Text shown:
----------------------------------------
Multiagent dynamics. How do models behave in extended multi-agent interactions? We have long focused on conflict as a major risk factor for s-risk, and developing expertise in measuring how AI systems behave in negotiations could be valuable for understanding these risks. In long interactions between multiple agents, systems have the potential to draw each other far off-distribution from where safety training took place, which may help us understand how personas generalize in these conditions
AI for strategy research. How do we get (future) AI assistants to usefully contribute to macrostrategy research or other kinds of non-empirical research? One plausible path to impact for CLR involves us leveraging human-level AI research assistants to make substantial progress on our research agendas. While we expect AI companies to continue to invest effort into creating excellent AI research engineers, we think developing assistants that can contribute to conceptual and strategic research will be more neglected.
----------------------------------------
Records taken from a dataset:
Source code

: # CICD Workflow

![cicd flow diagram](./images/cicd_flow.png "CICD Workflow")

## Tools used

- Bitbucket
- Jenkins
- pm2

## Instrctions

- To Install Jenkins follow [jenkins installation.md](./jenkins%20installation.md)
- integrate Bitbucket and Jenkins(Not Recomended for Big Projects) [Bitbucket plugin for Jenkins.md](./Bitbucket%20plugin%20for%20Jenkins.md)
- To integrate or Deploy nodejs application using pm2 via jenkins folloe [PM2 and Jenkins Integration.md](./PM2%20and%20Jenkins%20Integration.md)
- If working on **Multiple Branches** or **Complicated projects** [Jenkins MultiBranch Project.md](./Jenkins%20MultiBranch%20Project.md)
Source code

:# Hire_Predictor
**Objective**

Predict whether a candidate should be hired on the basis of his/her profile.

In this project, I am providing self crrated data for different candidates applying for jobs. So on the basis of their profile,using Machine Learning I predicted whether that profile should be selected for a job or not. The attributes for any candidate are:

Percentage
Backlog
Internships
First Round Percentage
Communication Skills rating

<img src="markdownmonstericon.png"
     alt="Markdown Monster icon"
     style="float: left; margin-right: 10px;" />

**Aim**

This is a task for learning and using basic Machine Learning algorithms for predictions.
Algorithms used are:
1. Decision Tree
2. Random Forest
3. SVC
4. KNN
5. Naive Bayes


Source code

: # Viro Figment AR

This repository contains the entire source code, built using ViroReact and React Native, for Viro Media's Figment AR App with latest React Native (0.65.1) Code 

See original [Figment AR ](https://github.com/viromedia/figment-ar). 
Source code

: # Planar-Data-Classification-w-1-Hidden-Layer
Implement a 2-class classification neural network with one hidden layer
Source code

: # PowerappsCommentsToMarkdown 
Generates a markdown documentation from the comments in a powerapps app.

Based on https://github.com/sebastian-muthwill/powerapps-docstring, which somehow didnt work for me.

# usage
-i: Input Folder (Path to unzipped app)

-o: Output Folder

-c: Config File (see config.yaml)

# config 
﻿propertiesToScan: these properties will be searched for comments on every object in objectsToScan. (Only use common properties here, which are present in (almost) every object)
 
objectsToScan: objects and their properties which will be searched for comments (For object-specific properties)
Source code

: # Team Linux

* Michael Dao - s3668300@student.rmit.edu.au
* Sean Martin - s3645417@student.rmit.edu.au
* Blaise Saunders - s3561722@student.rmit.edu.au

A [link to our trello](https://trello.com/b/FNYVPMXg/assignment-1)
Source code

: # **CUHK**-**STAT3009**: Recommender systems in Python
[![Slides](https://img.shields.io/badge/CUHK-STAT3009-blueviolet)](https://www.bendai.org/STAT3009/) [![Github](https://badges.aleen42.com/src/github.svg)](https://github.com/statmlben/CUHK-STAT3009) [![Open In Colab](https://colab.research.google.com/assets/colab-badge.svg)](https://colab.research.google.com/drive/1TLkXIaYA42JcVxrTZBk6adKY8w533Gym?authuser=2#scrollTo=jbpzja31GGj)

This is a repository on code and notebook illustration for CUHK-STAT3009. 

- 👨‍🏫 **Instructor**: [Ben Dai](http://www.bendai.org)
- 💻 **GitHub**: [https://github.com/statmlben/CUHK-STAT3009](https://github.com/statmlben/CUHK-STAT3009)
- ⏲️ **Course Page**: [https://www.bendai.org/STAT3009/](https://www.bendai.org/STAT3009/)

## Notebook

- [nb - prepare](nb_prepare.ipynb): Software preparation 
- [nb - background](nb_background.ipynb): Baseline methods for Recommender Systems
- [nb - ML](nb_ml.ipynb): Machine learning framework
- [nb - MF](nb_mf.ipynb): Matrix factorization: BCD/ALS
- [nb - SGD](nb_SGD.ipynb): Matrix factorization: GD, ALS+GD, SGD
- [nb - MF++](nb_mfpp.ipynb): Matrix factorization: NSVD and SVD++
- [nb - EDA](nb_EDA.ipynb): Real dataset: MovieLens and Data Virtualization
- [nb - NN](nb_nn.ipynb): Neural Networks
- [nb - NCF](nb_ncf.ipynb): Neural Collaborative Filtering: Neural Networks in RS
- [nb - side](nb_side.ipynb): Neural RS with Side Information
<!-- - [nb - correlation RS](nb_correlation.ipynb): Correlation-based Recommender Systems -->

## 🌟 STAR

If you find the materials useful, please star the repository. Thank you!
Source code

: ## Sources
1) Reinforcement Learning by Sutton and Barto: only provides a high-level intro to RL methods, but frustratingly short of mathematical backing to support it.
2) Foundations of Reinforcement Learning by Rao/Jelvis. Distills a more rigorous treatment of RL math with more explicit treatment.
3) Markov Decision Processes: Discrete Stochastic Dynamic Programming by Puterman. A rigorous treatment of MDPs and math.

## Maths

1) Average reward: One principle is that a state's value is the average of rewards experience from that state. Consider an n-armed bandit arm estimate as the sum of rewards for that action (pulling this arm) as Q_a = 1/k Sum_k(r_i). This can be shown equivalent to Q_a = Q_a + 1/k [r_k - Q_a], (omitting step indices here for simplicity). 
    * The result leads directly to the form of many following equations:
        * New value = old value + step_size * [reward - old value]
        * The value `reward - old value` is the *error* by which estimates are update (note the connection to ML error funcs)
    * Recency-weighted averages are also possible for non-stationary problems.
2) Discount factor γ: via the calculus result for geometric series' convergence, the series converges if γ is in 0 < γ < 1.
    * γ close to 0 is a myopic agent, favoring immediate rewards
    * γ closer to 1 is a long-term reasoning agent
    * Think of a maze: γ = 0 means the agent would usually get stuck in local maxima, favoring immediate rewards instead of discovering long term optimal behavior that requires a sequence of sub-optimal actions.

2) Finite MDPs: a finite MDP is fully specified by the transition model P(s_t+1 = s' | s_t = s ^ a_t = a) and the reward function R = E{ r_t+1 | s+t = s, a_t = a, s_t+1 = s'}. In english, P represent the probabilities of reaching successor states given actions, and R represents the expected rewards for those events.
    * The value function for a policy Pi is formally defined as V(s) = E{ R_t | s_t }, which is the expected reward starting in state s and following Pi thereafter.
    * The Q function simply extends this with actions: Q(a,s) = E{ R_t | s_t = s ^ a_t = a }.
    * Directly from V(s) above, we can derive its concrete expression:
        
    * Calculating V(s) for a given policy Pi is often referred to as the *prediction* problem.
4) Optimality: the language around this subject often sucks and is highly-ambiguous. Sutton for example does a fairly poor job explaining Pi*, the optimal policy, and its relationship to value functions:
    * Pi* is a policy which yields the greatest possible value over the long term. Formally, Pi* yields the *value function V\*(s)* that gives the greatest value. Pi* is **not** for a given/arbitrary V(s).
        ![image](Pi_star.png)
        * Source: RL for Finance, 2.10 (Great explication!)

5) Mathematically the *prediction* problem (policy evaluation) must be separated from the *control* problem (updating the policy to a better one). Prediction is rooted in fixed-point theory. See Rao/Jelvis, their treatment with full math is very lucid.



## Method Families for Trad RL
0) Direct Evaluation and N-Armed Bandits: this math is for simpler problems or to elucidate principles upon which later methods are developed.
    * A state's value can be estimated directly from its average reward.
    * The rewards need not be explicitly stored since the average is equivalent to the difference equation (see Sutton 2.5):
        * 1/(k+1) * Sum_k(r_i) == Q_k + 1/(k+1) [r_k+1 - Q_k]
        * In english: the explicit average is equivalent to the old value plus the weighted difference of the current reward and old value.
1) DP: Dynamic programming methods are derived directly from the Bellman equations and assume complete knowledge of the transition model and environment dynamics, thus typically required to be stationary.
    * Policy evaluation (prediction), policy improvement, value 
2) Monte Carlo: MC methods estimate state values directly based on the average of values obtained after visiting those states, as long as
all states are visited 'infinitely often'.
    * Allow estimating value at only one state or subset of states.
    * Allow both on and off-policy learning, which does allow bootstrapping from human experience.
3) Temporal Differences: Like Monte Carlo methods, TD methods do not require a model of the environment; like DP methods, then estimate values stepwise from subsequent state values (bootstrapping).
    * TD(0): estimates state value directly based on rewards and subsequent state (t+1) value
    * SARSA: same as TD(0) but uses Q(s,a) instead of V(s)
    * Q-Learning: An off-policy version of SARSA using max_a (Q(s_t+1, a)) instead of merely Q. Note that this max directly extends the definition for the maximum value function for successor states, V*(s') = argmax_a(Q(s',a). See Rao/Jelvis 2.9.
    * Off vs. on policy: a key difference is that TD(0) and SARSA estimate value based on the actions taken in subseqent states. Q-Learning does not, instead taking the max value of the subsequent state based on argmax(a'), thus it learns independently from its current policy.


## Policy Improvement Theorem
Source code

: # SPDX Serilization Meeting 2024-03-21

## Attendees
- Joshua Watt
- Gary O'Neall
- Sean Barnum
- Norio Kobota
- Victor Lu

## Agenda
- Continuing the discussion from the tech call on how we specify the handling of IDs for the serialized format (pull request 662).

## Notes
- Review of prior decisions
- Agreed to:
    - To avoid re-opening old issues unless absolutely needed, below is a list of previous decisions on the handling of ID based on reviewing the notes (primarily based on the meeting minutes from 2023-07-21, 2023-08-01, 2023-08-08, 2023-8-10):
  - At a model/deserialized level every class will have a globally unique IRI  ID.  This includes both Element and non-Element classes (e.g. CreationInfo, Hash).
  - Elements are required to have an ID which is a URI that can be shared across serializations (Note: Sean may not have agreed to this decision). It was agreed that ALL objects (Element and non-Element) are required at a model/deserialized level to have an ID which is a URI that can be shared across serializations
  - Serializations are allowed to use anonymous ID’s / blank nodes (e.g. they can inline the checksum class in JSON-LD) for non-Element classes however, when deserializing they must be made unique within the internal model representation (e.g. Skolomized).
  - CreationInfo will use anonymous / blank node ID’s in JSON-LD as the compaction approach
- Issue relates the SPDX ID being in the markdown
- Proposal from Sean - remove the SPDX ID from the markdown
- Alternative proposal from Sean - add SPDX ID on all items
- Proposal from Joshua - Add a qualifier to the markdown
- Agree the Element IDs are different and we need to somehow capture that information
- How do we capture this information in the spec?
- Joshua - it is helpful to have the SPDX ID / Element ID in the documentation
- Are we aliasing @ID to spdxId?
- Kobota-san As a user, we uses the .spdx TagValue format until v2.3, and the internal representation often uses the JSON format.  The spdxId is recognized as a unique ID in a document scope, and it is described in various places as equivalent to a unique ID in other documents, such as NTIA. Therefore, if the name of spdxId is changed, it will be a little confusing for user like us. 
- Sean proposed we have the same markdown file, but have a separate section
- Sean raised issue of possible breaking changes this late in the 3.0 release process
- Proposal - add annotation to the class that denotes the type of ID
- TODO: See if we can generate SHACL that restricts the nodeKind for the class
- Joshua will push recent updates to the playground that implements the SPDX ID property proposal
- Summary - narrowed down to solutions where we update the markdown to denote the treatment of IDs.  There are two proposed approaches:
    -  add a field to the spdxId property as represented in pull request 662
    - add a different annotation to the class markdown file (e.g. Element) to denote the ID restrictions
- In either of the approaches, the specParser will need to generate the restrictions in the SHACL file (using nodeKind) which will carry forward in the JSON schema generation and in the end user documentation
----------------------------------------
Exercise instructions:
1 - From the research agenda text, list every phrase in which "AI" describes the noun right after it, such as "AI systems".
2 - Carry the research agenda text forward, picking up after its last sentence.

Written answers:
1 -
- AI systems
- AI assistants
- AI research assistants
- AI companies
- AI research engineers

2 -
We will finalize our choice of research direction in Q1 2025, based on tractability assessments, team fit, and opportunities for external collaboration.
Strategic readiness research
Alongside the capacity-building agenda, we will continue work on understanding how and when to develop and push for technical interventions.
This work will likely involve 'nearcasting' AI progress and interaction with s-risk threat models, scenario planning, and modelling the effects of interventions to identify conditions in which to intervene.
Hiring
We aim to hire three researchers in 2025.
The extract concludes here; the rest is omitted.